Zameret made the case that Bernadotte's proposals for Arab-Israeli peace were aimed at rolling back the UN Partition Plan that was voted on and approved on November 29, 1947. The motivation for the count's intentions, Zameret suggested, was anti-Semitism.

"I am convinced and certain that [Wallstrom's] designs will evaporate, just as all of the disreputable count's designs evaporated," Zameret wrote.

The last sentence evoked controversy on social media, with some speculating that Zameret was implicitly suggesting that Wallstrom will meet the same fate as Bernadotte.

"No, no, no, God forbid," Zameret said when contacted by The Jerusalem Post on Tuesday. "I decry all murder. I am not one of those who believe that the solution is killing."

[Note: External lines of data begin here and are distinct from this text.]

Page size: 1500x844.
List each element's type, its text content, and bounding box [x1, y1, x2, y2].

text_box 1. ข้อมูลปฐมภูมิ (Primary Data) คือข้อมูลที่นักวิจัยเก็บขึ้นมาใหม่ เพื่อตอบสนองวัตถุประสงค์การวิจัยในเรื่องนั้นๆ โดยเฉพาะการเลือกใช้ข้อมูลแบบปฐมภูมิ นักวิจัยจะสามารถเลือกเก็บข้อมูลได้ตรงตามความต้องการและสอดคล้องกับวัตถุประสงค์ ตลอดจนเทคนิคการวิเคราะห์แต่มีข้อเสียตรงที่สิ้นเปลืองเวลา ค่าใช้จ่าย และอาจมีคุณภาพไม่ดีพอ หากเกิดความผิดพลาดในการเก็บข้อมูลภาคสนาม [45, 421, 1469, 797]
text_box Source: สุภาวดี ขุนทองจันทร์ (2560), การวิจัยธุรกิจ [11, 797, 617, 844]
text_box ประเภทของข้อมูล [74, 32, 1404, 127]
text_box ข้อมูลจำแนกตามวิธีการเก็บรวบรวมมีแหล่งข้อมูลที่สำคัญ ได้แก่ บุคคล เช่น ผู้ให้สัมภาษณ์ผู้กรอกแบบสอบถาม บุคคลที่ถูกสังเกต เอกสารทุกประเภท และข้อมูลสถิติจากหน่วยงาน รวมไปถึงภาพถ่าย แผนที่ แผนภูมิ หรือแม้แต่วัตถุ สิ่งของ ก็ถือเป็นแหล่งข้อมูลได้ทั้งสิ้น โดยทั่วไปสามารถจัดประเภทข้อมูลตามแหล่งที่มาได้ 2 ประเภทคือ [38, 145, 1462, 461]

"I'm happy that Bernadotte's plan was rejected," Zameret said, but that in no way means that he was pleased with the assassination.

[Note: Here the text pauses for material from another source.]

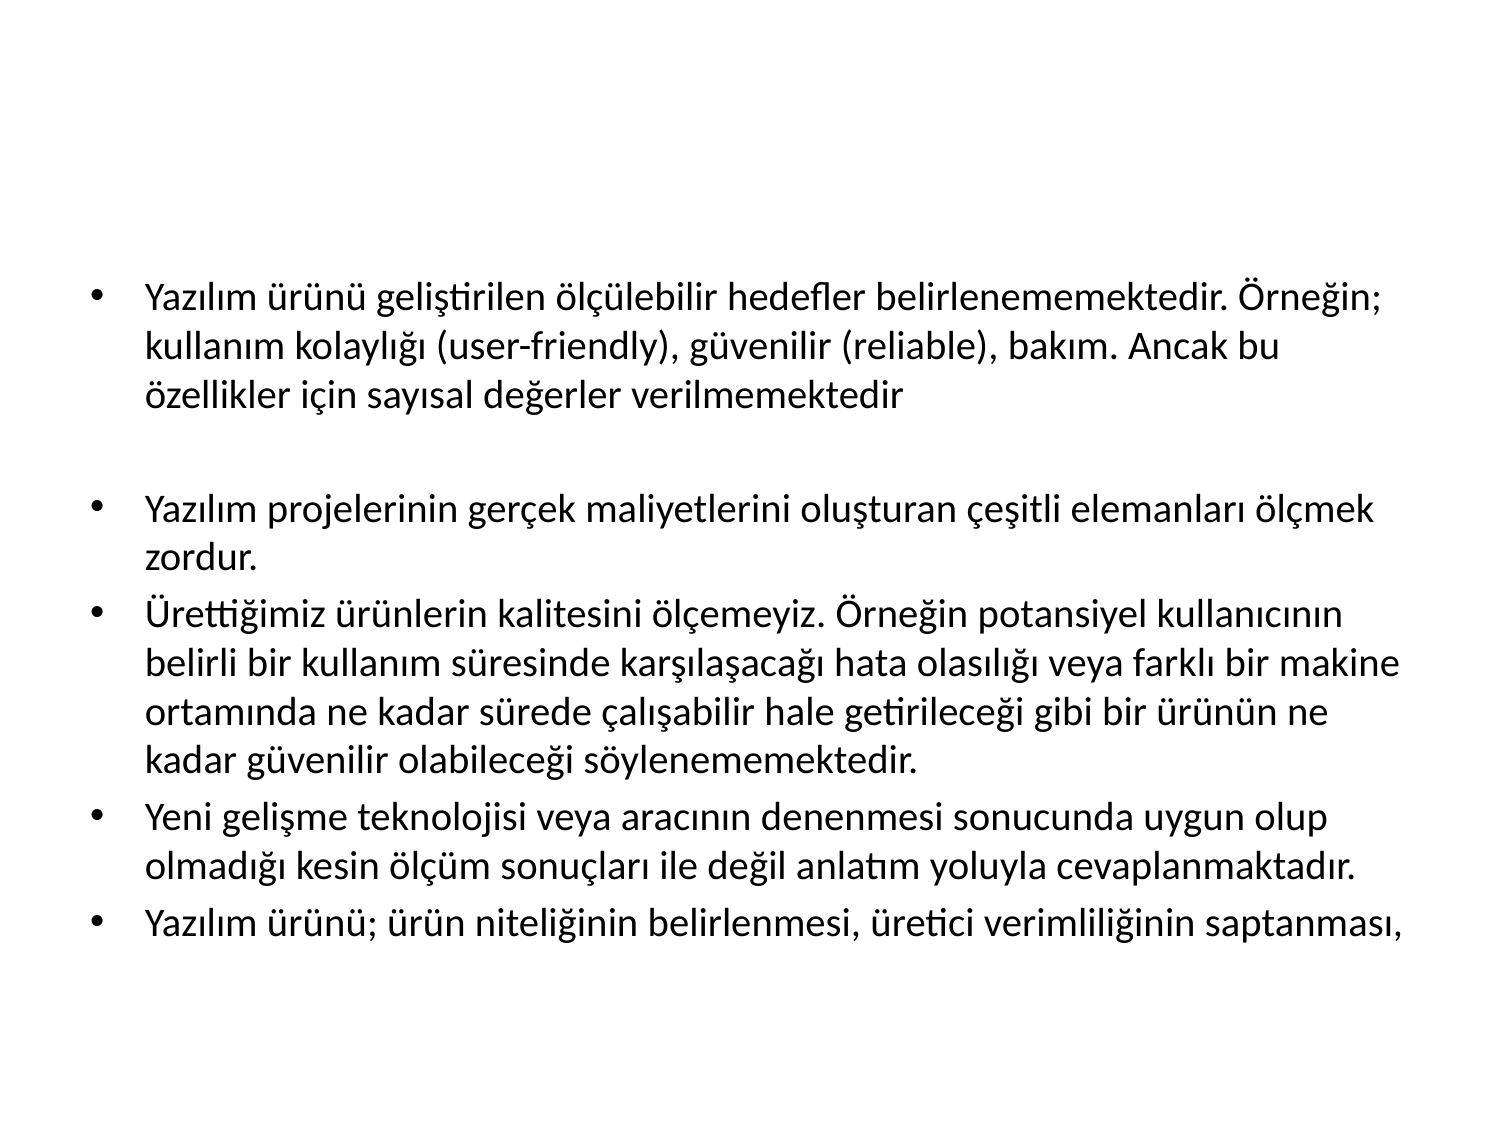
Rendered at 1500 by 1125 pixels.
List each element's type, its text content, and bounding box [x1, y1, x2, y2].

list Yazılım ürünü geliştirilen ölçülebilir hedefler belirlenememektedir. Örneğin; kullanım kolaylığı (user-friendly), güvenilir (reliable), bakım. Ancak bu özellikler için sayısal değerler verilmemektedir Yazılım projelerinin gerçek maliyetlerini oluşturan çeşitli elemanları ölçmek zordur. Ürettiğimiz ürünlerin kalitesini ölçemeyiz. Örneğin potansiyel kullanıcının belirli bir kullanım süresinde karşılaşacağı hata olasılığı veya farklı bir makine ortamında ne kadar sürede çalışabilir hale getirileceği gibi bir ürünün ne kadar güvenilir olabileceği söylenememektedir. Yeni gelişme teknolojisi veya aracının denenmesi sonucunda uygun olup olmadığı kesin ölçüm sonuçları ile değil anlatım yoluyla cevaplanmaktadır. Yazılım ürünü; ürün niteliğinin belirlenmesi, üretici verimliliğinin saptanması, [75, 262, 1425, 1005]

The former Education Ministry official went on to say that "what Wallstrom said is unacceptable."

"We are defending ourselves [against Palestinian terrorism]," Zameret said. "What are we supposed to do? Hug those that try to kill us."

When asked if Israel was using excessive force in subduing Palestinian terrorists, as Wallstrom has suggested, Zameret said: "That's what someone who doesn't know what they're talking about is saying."

"I'm certain that if terrorists were killing people for 100 consecutive days in Sweden, they would respond the same way," he said.